Algunas veces, la ausencia de un cambio suele propiciar los mayores cambios.
Esa es la esperanza que cautelosamente albergaron muchos colombianos durante las pasadas elecciones presidenciales.
Si bien la arremetida de ataques personales amenazó con descarrilar la campaña, esta planteó una opción medular: la posibilidad para Colombia de negociar un pacto de paz con las Farc, el mayor grupo guerrillero de la nación y enemigo del Estado por medio siglo.
Son 50 años que han cobrado las vidas de 220.000 personas, forzado el exilio de millones de colombianos y causado pérdidas incalculables a la economía del país.
Los colombianos votaron para empoderar al presidente Santos para que prosiga con las negociaciones que hábilmente inició hace 18 meses.
Su coalición de paz triunfó ante una oposición empecinada en dar marcha atrás mediante la imposición de condiciones previas a la continuación de las negociaciones, así como blandirle la espada a Venezuela, país hermano impertinente, pero parte esencial de las negociaciones.
Muchos ciudadanos votaron por los esfuerzos de paz de Santos, a pesar de expresar reservas sobre su grado de desempeño y su supuesta actitud indiferente.
Asimismo, tenían una opinión favorable de su hábil contrincante.
Fuera de Colombia se percibe a Santos como alguien que ha sabido mantener el control gracias a la amenaza tácita de suspender las negociaciones en ausencia de un avance significativo.
El mundo percibe que las partes han progresado considerablemente –quizás no a la velocidad vertiginosa inicialmente prometida, pero sí con mayor celeridad frente a los acuerdos de paz de otros lugares del globo– y que los términos hasta ahora negociados por Santos son razonables y le ofrecen a Colombia su mejor oportunidad para negociar la paz desde el mismo origen del conflicto.
¿Y cómo, entonces, llegó el proceso de paz a convertirse en el punto medular de esta campaña?
Los candidatos enmarcaron el proceso de paz como el problema esencial y, como tal, obligaron al electorado a decidir sobre algo que muchos deseaban soslayar.

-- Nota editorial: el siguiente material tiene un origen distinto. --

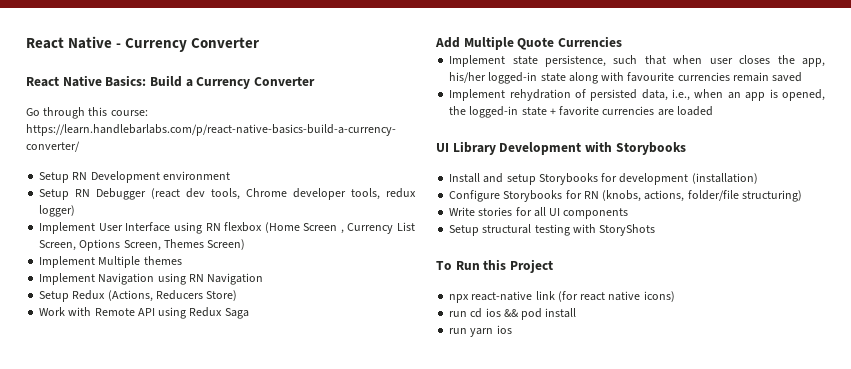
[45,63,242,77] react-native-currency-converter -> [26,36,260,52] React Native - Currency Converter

Asimismo, pudimos percatarnos de que la economía no siempre es el factor determinante de la victoria. Colombia ha logrado cifras sorprendentes en muchos de los indicadores económicos que han debido garantizar la reelección –aumento considerable del PIB y el empleo, disminución de la desigualdad y la pobreza y una tasa de inflación baja–.
El crecimiento del país en el último trimestre fue uno de los más elevados del mundo.
Sin embargo, a pesar del éxito económico, el presidente Santos se vio forzado a luchar por su vida política. Perdió la primera ronda electoral y a duras penas se impuso en la segunda.
La severa fragmentación política de Colombia exacerba los desafíos que obstaculizan el camino hacia la paz y la posible obtención del Premio Nobel. La guerrilla tiene que actuar con seriedad; los partidos de la oposición tienen que ser constructivos, más flexibles y deben dejar de utilizar al proceso de paz como algo que les permita ganar puntos en el ámbito político.
El presidente Santos tiene que fraguar un consenso nacional que le permita obtener una paz perdurable. Para lograrlo, tiene que demostrar mayor soltura en su trato con los partidos opositores.
Los colombianos volvieron a elegir a Santos, esperanzados en la posibilidad de ser testigos presenciales de un giro monumental en el destino de Colombia. Queda aún por ver si la clase gobernante estará a la altura de esa promesa.